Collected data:
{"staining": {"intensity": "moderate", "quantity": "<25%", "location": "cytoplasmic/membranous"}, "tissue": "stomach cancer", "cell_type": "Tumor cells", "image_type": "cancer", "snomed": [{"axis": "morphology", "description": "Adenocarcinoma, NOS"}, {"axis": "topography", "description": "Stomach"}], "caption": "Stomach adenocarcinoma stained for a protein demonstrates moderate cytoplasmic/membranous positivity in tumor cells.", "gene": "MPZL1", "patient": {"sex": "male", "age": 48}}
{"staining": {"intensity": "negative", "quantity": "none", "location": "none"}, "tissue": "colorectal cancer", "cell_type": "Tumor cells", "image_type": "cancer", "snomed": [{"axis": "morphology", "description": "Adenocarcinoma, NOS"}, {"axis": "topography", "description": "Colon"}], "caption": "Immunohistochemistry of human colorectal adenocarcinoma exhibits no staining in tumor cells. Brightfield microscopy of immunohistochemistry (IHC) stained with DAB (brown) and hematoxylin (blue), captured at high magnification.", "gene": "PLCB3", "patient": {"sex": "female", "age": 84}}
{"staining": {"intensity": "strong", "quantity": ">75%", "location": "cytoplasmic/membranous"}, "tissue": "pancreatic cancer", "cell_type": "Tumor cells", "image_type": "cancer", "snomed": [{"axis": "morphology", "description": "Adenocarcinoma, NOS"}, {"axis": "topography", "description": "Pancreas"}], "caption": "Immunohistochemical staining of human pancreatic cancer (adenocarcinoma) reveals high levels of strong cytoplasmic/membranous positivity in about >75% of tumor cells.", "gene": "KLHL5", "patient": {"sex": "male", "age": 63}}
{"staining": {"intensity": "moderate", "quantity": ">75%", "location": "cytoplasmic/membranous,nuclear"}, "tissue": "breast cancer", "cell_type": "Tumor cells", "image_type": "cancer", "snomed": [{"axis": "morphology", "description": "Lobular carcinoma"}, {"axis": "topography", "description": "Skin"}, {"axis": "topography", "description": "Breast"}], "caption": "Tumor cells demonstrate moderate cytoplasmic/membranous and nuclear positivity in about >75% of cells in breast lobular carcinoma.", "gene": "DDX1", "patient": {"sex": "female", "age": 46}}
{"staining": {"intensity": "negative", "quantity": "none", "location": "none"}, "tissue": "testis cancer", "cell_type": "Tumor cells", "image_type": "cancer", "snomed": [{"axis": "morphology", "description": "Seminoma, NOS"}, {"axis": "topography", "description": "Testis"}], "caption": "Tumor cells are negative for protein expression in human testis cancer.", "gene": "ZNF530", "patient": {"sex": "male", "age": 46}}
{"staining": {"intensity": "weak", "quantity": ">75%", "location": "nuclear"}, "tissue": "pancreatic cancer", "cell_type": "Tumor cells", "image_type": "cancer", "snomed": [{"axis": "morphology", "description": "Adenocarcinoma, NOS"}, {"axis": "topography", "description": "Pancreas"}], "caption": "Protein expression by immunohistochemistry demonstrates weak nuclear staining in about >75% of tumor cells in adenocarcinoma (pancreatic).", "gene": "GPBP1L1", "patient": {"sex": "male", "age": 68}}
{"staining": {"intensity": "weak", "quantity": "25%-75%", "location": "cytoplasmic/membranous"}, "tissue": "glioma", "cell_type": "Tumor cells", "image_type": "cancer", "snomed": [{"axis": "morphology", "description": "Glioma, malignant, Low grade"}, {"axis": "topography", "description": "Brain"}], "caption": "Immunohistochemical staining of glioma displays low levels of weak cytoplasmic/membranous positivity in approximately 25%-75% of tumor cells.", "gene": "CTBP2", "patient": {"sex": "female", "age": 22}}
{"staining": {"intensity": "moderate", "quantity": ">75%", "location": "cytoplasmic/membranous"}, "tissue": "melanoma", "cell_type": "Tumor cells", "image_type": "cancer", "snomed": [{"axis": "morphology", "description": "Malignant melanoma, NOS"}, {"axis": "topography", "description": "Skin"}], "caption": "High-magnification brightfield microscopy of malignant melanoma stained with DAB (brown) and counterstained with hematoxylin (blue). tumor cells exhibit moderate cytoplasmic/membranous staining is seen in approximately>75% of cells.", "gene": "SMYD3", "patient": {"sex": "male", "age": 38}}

Directions for this task: To complete the exercise, print all of the entries exactly.

Answer box:
{"staining": {"intensity": "moderate", "quantity": "<25%", "location": "cytoplasmic/membranous"}, "tissue": "stomach cancer", "cell_type": "Tumor cells", "image_type": "cancer", "snomed": [{"axis": "morphology", "description": "Adenocarcinoma, NOS"}, {"axis": "topography", "description": "Stomach"}], "caption": "Stomach adenocarcinoma stained for a protein demonstrates moderate cytoplasmic/membranous positivity in tumor cells.", "gene": "MPZL1", "patient": {"sex": "male", "age": 48}}
{"staining": {"intensity": "negative", "quantity": "none", "location": "none"}, "tissue": "colorectal cancer", "cell_type": "Tumor cells", "image_type": "cancer", "snomed": [{"axis": "morphology", "description": "Adenocarcinoma, NOS"}, {"axis": "topography", "description": "Colon"}], "caption": "Immunohistochemistry of human colorectal adenocarcinoma exhibits no staining in tumor cells. Brightfield microscopy of immunohistochemistry (IHC) stained with DAB (brown) and hematoxylin (blue), captured at high magnification.", "gene": "PLCB3", "patient": {"sex": "female", "age": 84}}
{"staining": {"intensity": "strong", "quantity": ">75%", "location": "cytoplasmic/membranous"}, "tissue": "pancreatic cancer", "cell_type": "Tumor cells", "image_type": "cancer", "snomed": [{"axis": "morphology", "description": "Adenocarcinoma, NOS"}, {"axis": "topography", "description": "Pancreas"}], "caption": "Immunohistochemical staining of human pancreatic cancer (adenocarcinoma) reveals high levels of strong cytoplasmic/membranous positivity in about >75% of tumor cells.", "gene": "KLHL5", "patient": {"sex": "male", "age": 63}}
{"staining": {"intensity": "moderate", "quantity": ">75%", "location": "cytoplasmic/membranous,nuclear"}, "tissue": "breast cancer", "cell_type": "Tumor cells", "image_type": "cancer", "snomed": [{"axis": "morphology", "description": "Lobular carcinoma"}, {"axis": "topography", "description": "Skin"}, {"axis": "topography", "description": "Breast"}], "caption": "Tumor cells demonstrate moderate cytoplasmic/membranous and nuclear positivity in about >75% of cells in breast lobular carcinoma.", "gene": "DDX1", "patient": {"sex": "female", "age": 46}}
{"staining": {"intensity": "negative", "quantity": "none", "location": "none"}, "tissue": "testis cancer", "cell_type": "Tumor cells", "image_type": "cancer", "snomed": [{"axis": "morphology", "description": "Seminoma, NOS"}, {"axis": "topography", "description": "Testis"}], "caption": "Tumor cells are negative for protein expression in human testis cancer.", "gene": "ZNF530", "patient": {"sex": "male", "age": 46}}
{"staining": {"intensity": "weak", "quantity": ">75%", "location": "nuclear"}, "tissue": "pancreatic cancer", "cell_type": "Tumor cells", "image_type": "cancer", "snomed": [{"axis": "morphology", "description": "Adenocarcinoma, NOS"}, {"axis": "topography", "description": "Pancreas"}], "caption": "Protein expression by immunohistochemistry demonstrates weak nuclear staining in about >75% of tumor cells in adenocarcinoma (pancreatic).", "gene": "GPBP1L1", "patient": {"sex": "male", "age": 68}}
{"staining": {"intensity": "weak", "quantity": "25%-75%", "location": "cytoplasmic/membranous"}, "tissue": "glioma", "cell_type": "Tumor cells", "image_type": "cancer", "snomed": [{"axis": "morphology", "description": "Glioma, malignant, Low grade"}, {"axis": "topography", "description": "Brain"}], "caption": "Immunohistochemical staining of glioma displays low levels of weak cytoplasmic/membranous positivity in approximately 25%-75% of tumor cells.", "gene": "CTBP2", "patient": {"sex": "female", "age": 22}}
{"staining": {"intensity": "moderate", "quantity": ">75%", "location": "cytoplasmic/membranous"}, "tissue": "melanoma", "cell_type": "Tumor cells", "image_type": "cancer", "snomed": [{"axis": "morphology", "description": "Malignant melanoma, NOS"}, {"axis": "topography", "description": "Skin"}], "caption": "High-magnification brightfield microscopy of malignant melanoma stained with DAB (brown) and counterstained with hematoxylin (blue). tumor cells exhibit moderate cytoplasmic/membranous staining is seen in approximately>75% of cells.", "gene": "SMYD3", "patient": {"sex": "male", "age": 38}}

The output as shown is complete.